Constitutionalism And Role Of Muslim Jurists
Constitutionalism is a well-known and effective system of administration. Most countries of the world adopted written constitution in the effort to adopt constitutionalism theory although not all written constitutions practices constitutionalism.
Within Constitutionalism theory there is Rule of Law principle or Kedaulatan Undang-Undang. Rule of law doctrine introduces the “power” and the “‘authority” of the law, instead of men. It stands on two underpinning conceptual pillars. First, the powers exercised by the government must have legitimate foundation. In order to function, the government must have sanctions given by law. Thus it creates a government of law, not a government of men. Second, law should comply with certain standard of justice in both, substantive and procedural.
A.V Dicey, a British constitutionalist, introduced three basic elements of Rule of Law, that are the absence of arbitrary power, the supremacy of law and no wide discretionary power. In more recent development, courts, parliament and other constitutional jurists have expounded the concept and meaning of rule of law. The new principle includes, all laws should be prospective, (not retrospective) and effective for future enforcement; the law must be relatively stable; there must be judicial independent; the court is endowed with the judicial review power; application of rules of natural justice; and the court must be easily accessible, it is not costly and open to public.
Islamic principle of administration is compatible to this rule of law theory whereby the government is not only accountable to people, but also to God. Principles against arbitrariness have strong foundations in Islamic theory. Similarly, the concept of clear and stable law, judicial independence and judicial review have had firmed position in Islamic administration.

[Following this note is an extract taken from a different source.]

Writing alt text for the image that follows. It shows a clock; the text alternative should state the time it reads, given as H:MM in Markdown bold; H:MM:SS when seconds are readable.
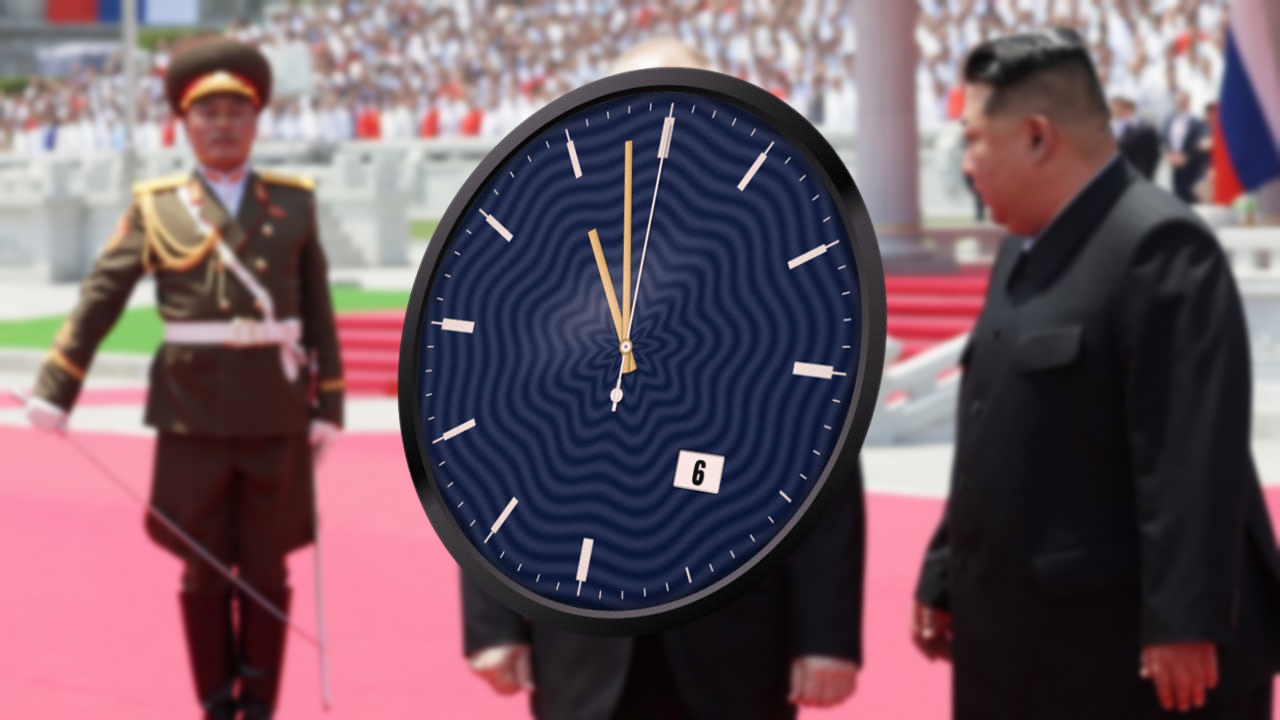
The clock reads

What marks the difference between Islamic and constitutionalism theories is the source of the sanction. The Islamic administrative theory is divine, but constitutionalism is said as man-made. Be that as it may, in its actual application, not all Islamic rules are “ready-made from heaven”. Islamic principles of administration do not deny human participation in making the rules within the Quranic parameter.
In the actual application of the divine source of law, men have some role to play. The Islamic administrative theory makes a requirement that there must be engagement or consultation (shura) with legal scholars (ahl al-hal wa al-‘Aqd) in making rules and policies. In the same vein, Islamic theory allowsIjtihad – or independent reasoning by those who satisfies some stringent criteria.
The values and norms within the principle of Rule of law has some legitimate position within the Islamic administrative system. In its actual application, there must be rules and other practical mechanisms to ensure that the Islamic notion of rule of law can be applied without prejudice to the current understanding on the rule of law theory. Believing in the notion that constitutionalism and rule of law originate from the west and secular in nature, does not help its application.
The very basic elements of the rule of law must be incorporated into the constitutional provisions or adopted within the legislation. Following the embedded provisions, it becomes the task for Muslim constitutionalists to find the resources within Islamic thought permitting the development and sustaining of constitutionalism and the rule of law.
One of the first tasks for Muslim constitutionalist or the law makers in this process is to assert the possibility of the application of Islamic principle. This requires further ijtihad; the need to disseminate that human beings possess the rational faculty—as a God-given faculty. In this situation, Muslims must be able to form moral conclusions on how to order their communal lives. Apart from reliance on the previously interpreted revelation, Muslims must be able to further elaborate new rules in providing solutions to new problems.
If previous Muslim jurists gives emphasis on istislah (public welfare) and istihsan (equity or fairness), more recent Muslim jurists adopt maqasid Syar’iyyah (objectives of Shariah) to make Islamic rules adaptable. The concept of maqasid Syar’iyyah allows the separation between the unchangeable, Shariah, from fiqh (jurisprudence), the changeable human understanding of Shariah. Shariah in this conception can function similar to role of natural law in early Western constitutional thought and the role that constitutions play today in a constitutional order.
Similar attitude of Muslim jurists may be adopted in the application on the rule of law. In all aspects the attitude of Muslim jurists must not be too conservative in interpretation and development of Shariah. But this does not mean Muslim jurists must be too liberal, because they shall always bear in mind the immutable concepts in Islamic theology. Muslim jurists must be able to wisely balance between the need and the necessity. This must be done with wisdom.
Indeed, wisdom is the key factor for Muslim jurists’ success in meeting the plausible practicable solutions in modern world and contemporary problems such as the application of rule of law in particular or constitutionalism in general.